• **Exercise objective**: Write out the entries below exactly as they stand. Skip every image.

Dataset entries
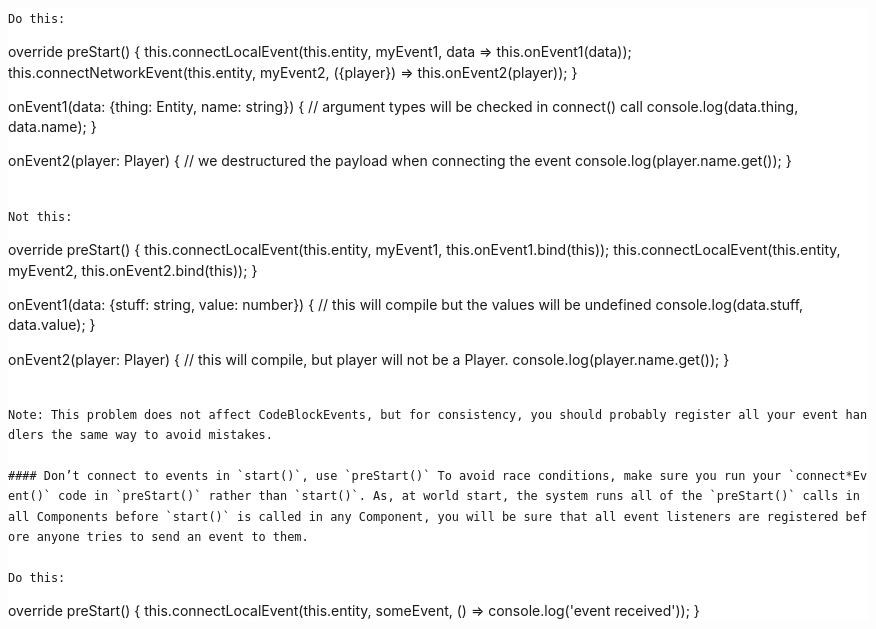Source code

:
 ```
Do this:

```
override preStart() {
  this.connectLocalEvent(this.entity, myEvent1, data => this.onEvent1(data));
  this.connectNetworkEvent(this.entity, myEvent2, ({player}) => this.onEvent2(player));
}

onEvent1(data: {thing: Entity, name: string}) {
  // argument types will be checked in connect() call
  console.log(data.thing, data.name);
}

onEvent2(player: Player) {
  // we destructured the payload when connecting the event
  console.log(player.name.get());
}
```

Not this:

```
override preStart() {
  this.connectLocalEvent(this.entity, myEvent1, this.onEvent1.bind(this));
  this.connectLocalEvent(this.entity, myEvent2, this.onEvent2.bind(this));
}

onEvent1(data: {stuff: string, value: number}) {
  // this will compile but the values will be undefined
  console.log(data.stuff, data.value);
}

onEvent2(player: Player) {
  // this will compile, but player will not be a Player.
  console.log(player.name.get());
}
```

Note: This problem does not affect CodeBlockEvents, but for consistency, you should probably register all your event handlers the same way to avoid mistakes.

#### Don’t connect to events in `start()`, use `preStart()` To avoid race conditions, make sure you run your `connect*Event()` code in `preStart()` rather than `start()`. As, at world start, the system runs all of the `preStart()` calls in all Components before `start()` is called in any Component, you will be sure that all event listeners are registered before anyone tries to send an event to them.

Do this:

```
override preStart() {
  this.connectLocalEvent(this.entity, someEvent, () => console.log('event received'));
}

• **Response to the task**:
Source code

:
 ```
Do this:

```
override preStart() {
  this.connectLocalEvent(this.entity, myEvent1, data => this.onEvent1(data));
  this.connectNetworkEvent(this.entity, myEvent2, ({player}) => this.onEvent2(player));
}

onEvent1(data: {thing: Entity, name: string}) {
  // argument types will be checked in connect() call
  console.log(data.thing, data.name);
}

onEvent2(player: Player) {
  // we destructured the payload when connecting the event
  console.log(player.name.get());
}
```

Not this:

```
override preStart() {
  this.connectLocalEvent(this.entity, myEvent1, this.onEvent1.bind(this));
  this.connectLocalEvent(this.entity, myEvent2, this.onEvent2.bind(this));
}

onEvent1(data: {stuff: string, value: number}) {
  // this will compile but the values will be undefined
  console.log(data.stuff, data.value);
}

onEvent2(player: Player) {
  // this will compile, but player will not be a Player.
  console.log(player.name.get());
}
```

Note: This problem does not affect CodeBlockEvents, but for consistency, you should probably register all your event handlers the same way to avoid mistakes.

#### Don’t connect to events in `start()`, use `preStart()` To avoid race conditions, make sure you run your `connect*Event()` code in `preStart()` rather than `start()`. As, at world start, the system runs all of the `preStart()` calls in all Components before `start()` is called in any Component, you will be sure that all event listeners are registered before anyone tries to send an event to them.

Do this:

```
override preStart() {
  this.connectLocalEvent(this.entity, someEvent, () => console.log('event received'));
}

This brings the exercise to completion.